4. Just like universals, these particulars can appear in either type of cittā, kusala or akusala. Vitakka, vicāra, and piti are jhāna factors as well.

  • Viriya and chanda are two factors in the four bases of mental power; see, “The Four Bases of Mental Power (Satara Iddhipada)“.
  • Adhimokka is important in decision making by making another cetasika dominant. All these factors can go in an immoral direction too.

5. There are 14 asobhana cetasika (non-beautiful mental factors) that appear only in akusala citta. Out of these, there are four universals that  appear in ALL akusala citta:

  • Mōha (delusion);  Ahirika (shamelessness);  Anottapa (fearlessness in wrong);  uddhacca (restlessness or agitation).
  • Both shamelessness and fearlessness of wrong encourage doing immoral acts. Restlessness causes unwise decision making.

The other 10 are occasionals that appear in only particular types of akusala citta:

  • Lōbha (greed);  diṭṭhi (wrong view);  māna (conceit);  dōsa (hatred);  issā (envy);  macchariya (avarice, also pretending one does not have wealth);  kukkucca (worry, also feeling low); thīna (sloth, sluggishness);  middha (torpor);  vicikicchā (doubt arising from temptations).
  • Lōbha and dōsa are two of the three immoral roots.  Sloth and torpor normally rise together and are opposite of viriya; they are listed as one factor in Five Hindrances; see, “Key to Calming the Mind“.

6. There are 25 sobhana cetasika (beautiful mental factors) that appear only in kusala citta. Out of those, 19 of them appear in each and every kusala citta, and thus are called beautiful universals:

  • Saddhā (faith);  sati (moral mindfulness) can become Sammā Sati; hiri (shame of wrong); ottappa (fear of wrong); alobha (absence of greed); adosa (absence of hate/anger, of which mettā or “loving-kindness” is a part); tatramajjhattatā (neutrality of mind, of which upekkhā is a part); kāyapassaddhi (tranquility of mental body); cittapassaddhi (tranquility of consciousness); kāyalahutā (lightness of mental body);  cittalahutā (lightness of consciousness); kāyamudutā (malleability of the mental body); cittamudutā (malleability of consciousness);  kāyakammaññatā (wieldiness of the mental body);  cittakammaññatā (wieldiness of consciousness); kāyapāguññatā (proficiency of mental body);  cittapāguññatā (proficiency of consciousness);  kāyujjukatā (rectitude of mental body);  cittujjukatā (rectitude of consciousness).

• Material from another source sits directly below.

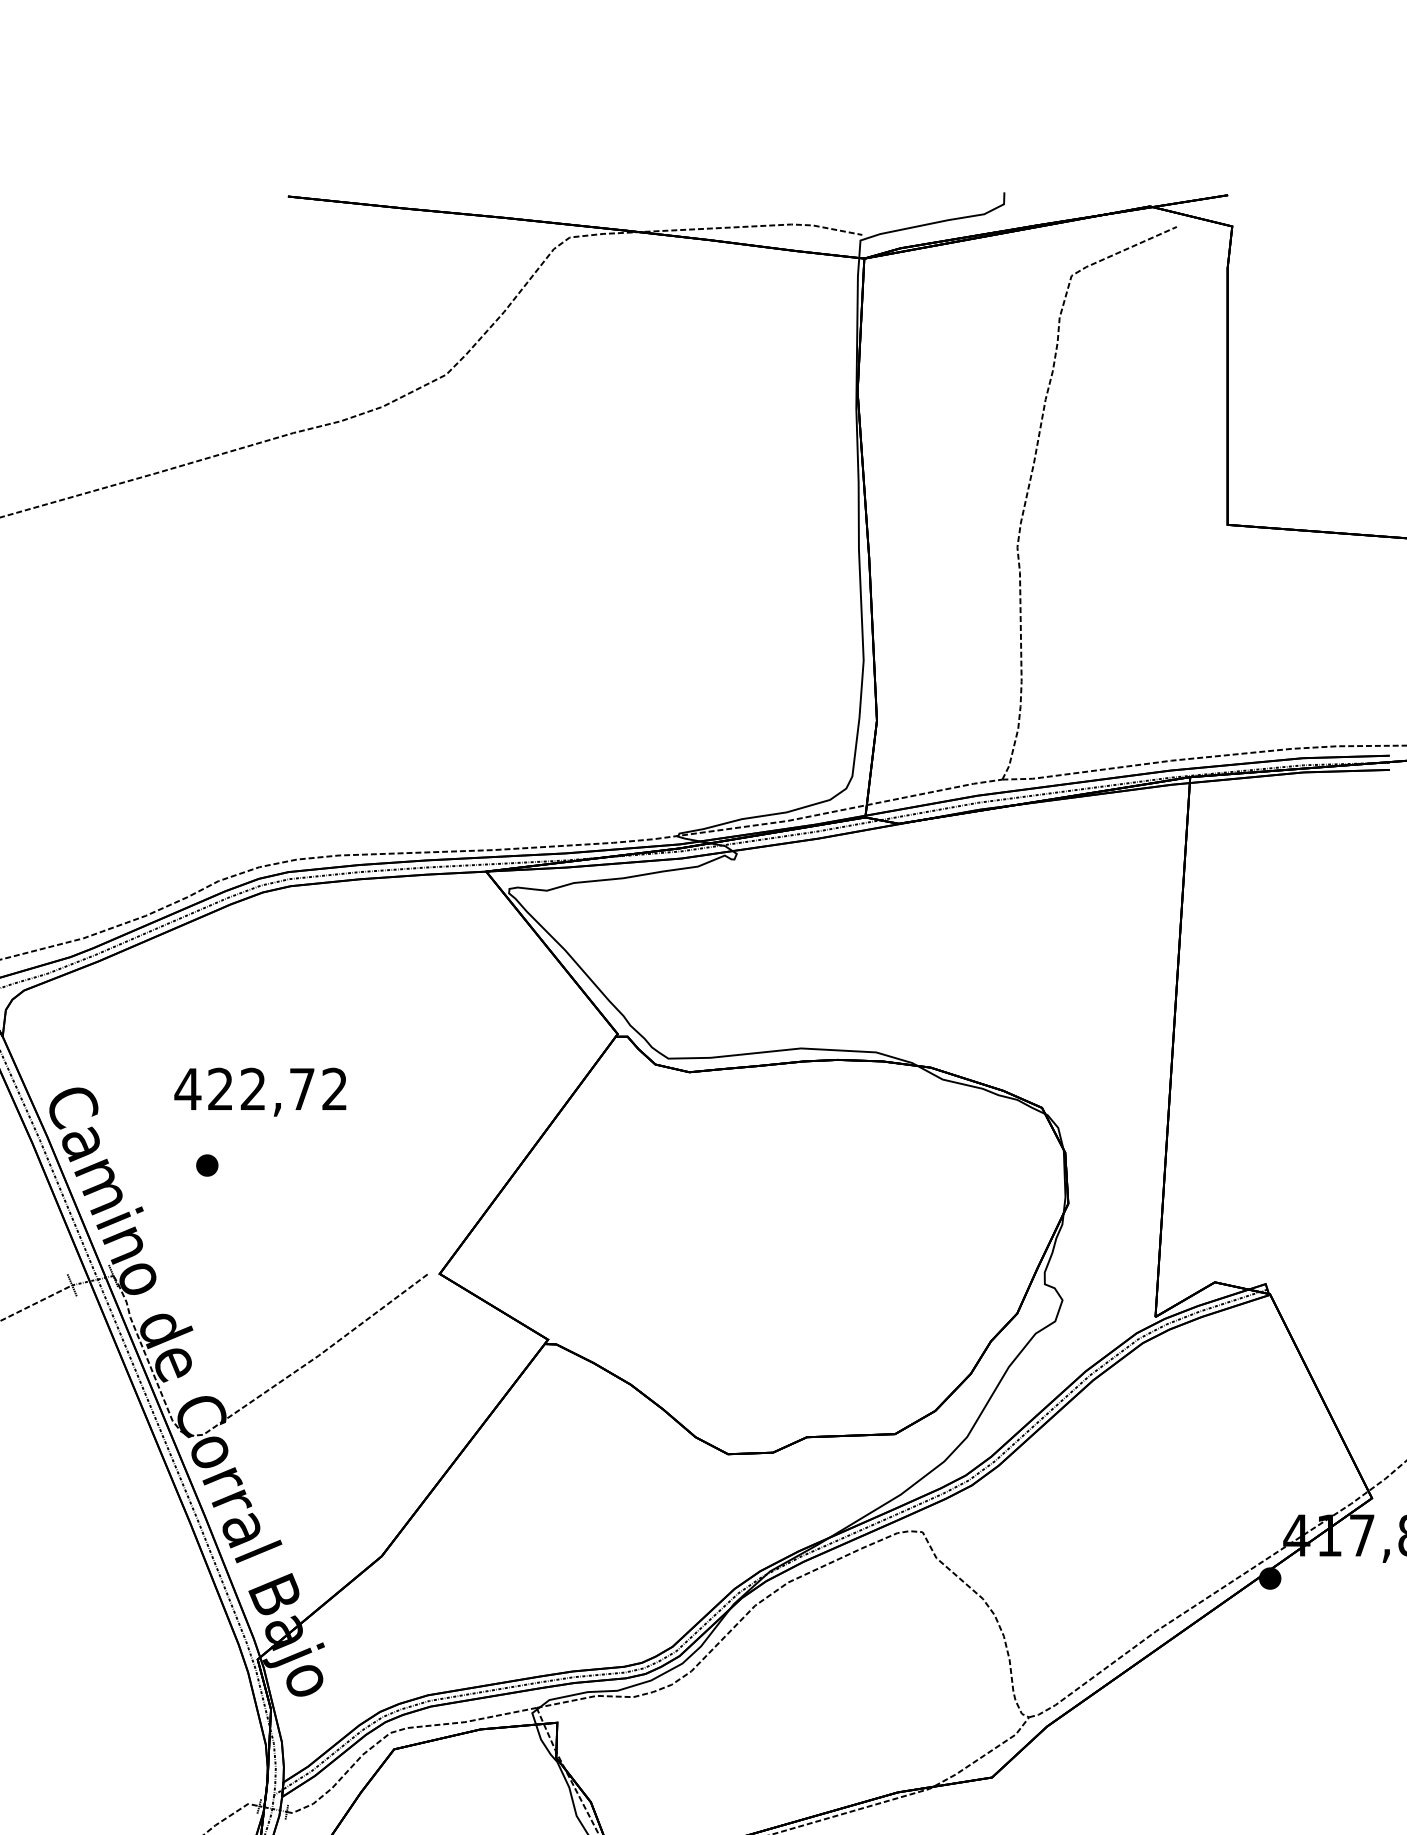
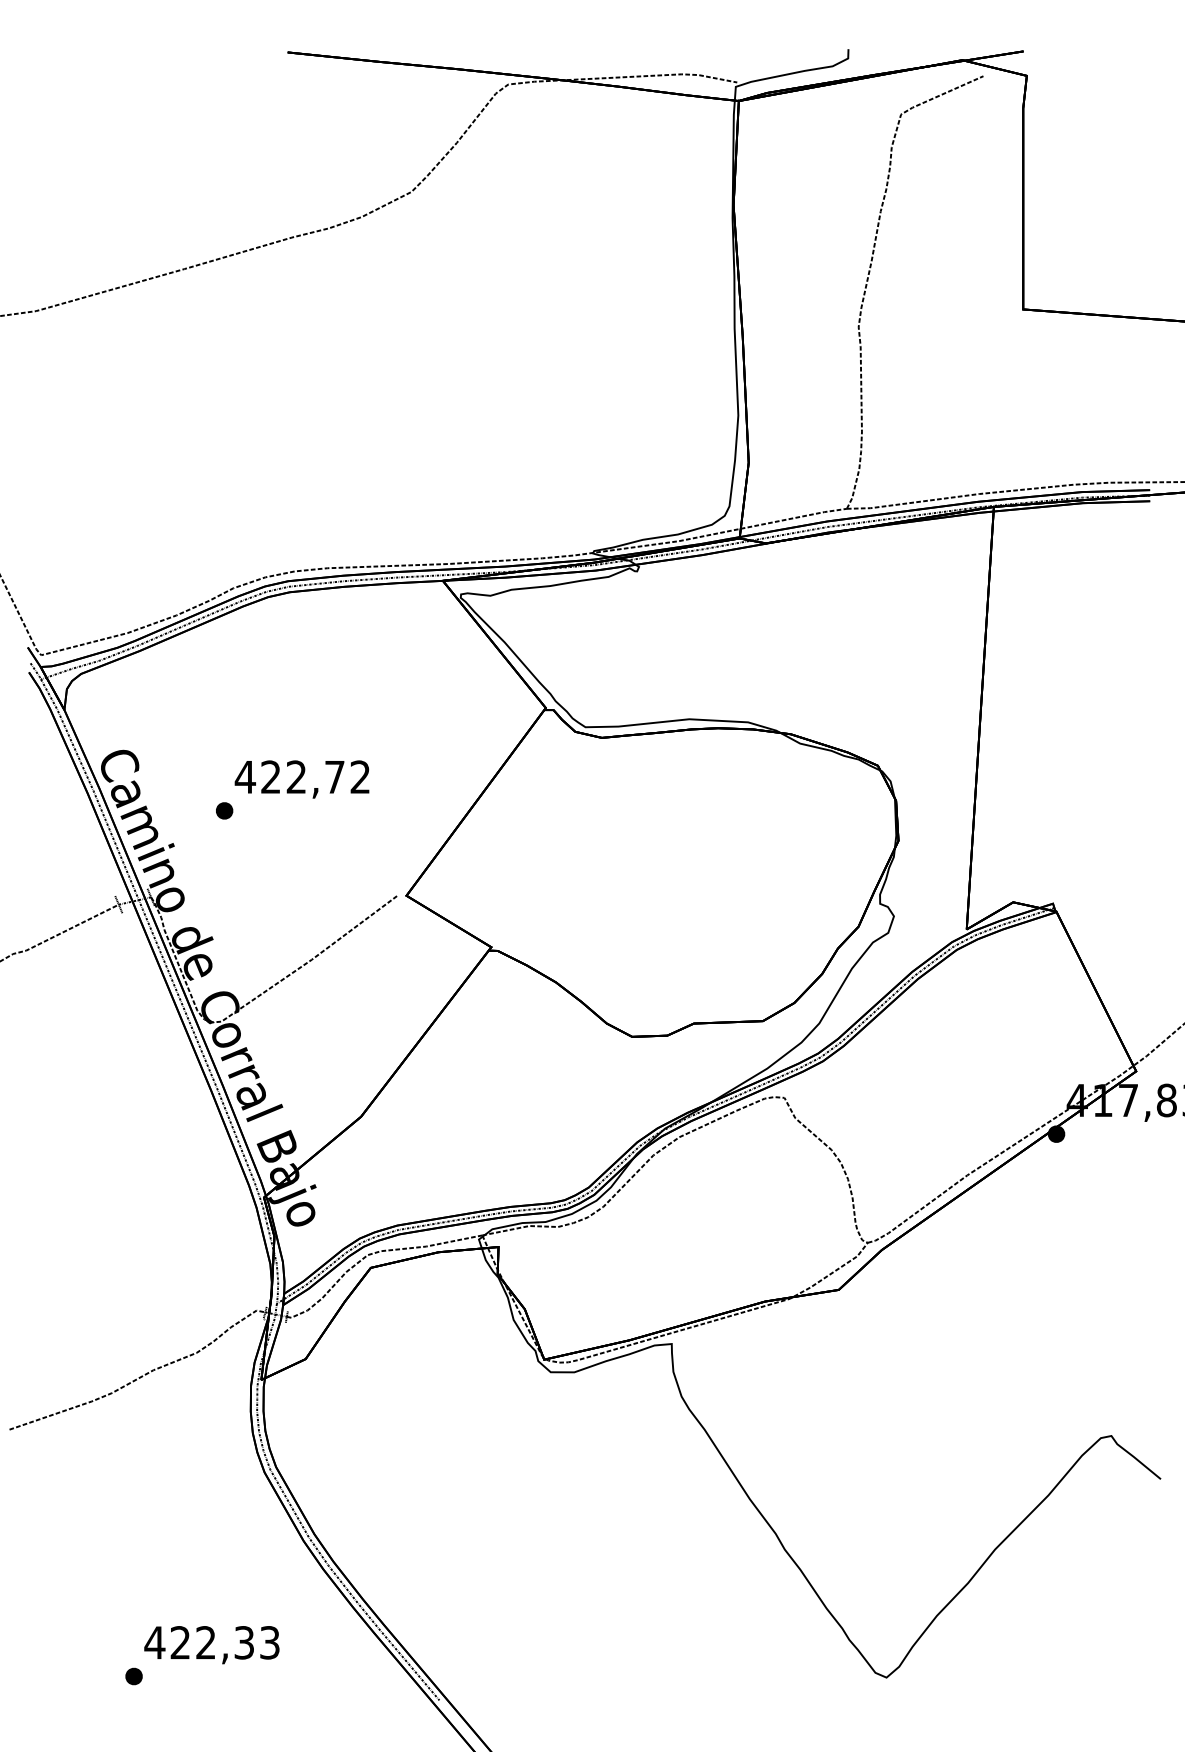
text: (259, 1092) -> (301, 779), moved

The other 6 are occasionals that appear in only particular types of kusala citta:

  • There are three abstinences: Sammā Vācā (right speech);  Sammā Kammanata (right action);  Sammā Ājiva (right livelihood).
  • Two Illimitables (limit-less): karunā (compassion);  muditā (appreciative joy; joy at other’s moral success).
  • Paññā or paññindriya (wisdom or wisdom faculty). Sammā Diṭṭhi leads to paññā.

7. Mental factors in the Noble Eightfold Path are highlighted in blue.

8. Immoral roots are highlighted in red. Moral roots are highlighted in purple.

9. As a rule, sobhana and asobhana cetasika CANNOT appear together in a given citta.